The ruble has regained the majority of its losses, and Russia’s capital controls have made it the best-performing currency in the world this year, despite the fact that just a few individuals will benefit from the boom. The ruble climbed against the dollar again on Wednesday, when the Moscow Exchange reopened following a two-day vacation.
Since the beginning of the year, it has risen more than 11% against the US dollar, surpassing the real’s 9% gain to become the highest gainer among Bloomberg’s 31 major currencies. The offshore rate has climbed even more, by almost 12%. The ruble’s gains are the result of the government’s attempts to protect the damaged currency in the aftermath of Western sanctions.

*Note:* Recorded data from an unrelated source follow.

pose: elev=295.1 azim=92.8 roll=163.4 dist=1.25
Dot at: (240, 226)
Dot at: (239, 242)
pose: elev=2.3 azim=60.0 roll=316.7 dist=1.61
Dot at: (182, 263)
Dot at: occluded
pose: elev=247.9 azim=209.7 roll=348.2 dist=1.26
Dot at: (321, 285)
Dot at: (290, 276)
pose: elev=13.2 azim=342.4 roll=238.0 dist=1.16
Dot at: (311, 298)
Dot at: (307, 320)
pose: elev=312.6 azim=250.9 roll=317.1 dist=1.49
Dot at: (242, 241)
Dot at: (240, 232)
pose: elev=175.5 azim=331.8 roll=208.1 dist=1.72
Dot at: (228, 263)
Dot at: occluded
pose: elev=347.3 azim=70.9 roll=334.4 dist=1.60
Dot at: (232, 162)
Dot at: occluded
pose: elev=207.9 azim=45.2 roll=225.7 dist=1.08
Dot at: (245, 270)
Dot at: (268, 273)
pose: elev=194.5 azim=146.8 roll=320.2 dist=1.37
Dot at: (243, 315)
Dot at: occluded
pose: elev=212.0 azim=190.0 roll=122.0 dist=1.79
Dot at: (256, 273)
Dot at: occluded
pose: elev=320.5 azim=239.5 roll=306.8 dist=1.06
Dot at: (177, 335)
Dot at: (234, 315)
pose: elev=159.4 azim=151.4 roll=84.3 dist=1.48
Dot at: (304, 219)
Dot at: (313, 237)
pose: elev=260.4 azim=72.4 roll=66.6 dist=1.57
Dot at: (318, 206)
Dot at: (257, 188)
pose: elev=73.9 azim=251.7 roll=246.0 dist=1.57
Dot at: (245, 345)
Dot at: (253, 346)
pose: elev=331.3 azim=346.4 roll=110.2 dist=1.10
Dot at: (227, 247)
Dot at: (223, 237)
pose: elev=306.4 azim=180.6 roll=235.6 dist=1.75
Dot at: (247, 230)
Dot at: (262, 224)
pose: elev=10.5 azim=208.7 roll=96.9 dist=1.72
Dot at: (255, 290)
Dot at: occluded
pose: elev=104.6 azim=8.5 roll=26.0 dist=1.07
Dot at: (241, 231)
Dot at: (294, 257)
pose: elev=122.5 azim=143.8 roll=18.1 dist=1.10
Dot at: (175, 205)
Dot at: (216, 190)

In addition to capital controls, Russia has requested ruble payments for natural gas supplies from European nations, as well as pressing exporters to surrender their foreign exchange holdings. Nonetheless, the Kremlin’s market manipulations have surpassed those of other countries like Argentina and Turkey, which used similar measures.
Currency dealers, on the other hand, are set to stop utilizing the onshore exchange rate for some transactions since stringent capital controls have resulted in a bigger gap than the offshore ruble rate. Since June 6, the Trade Association for Emerging Markets has urged dealers to use the WM/Refinitiv rate to settle some derivative contracts.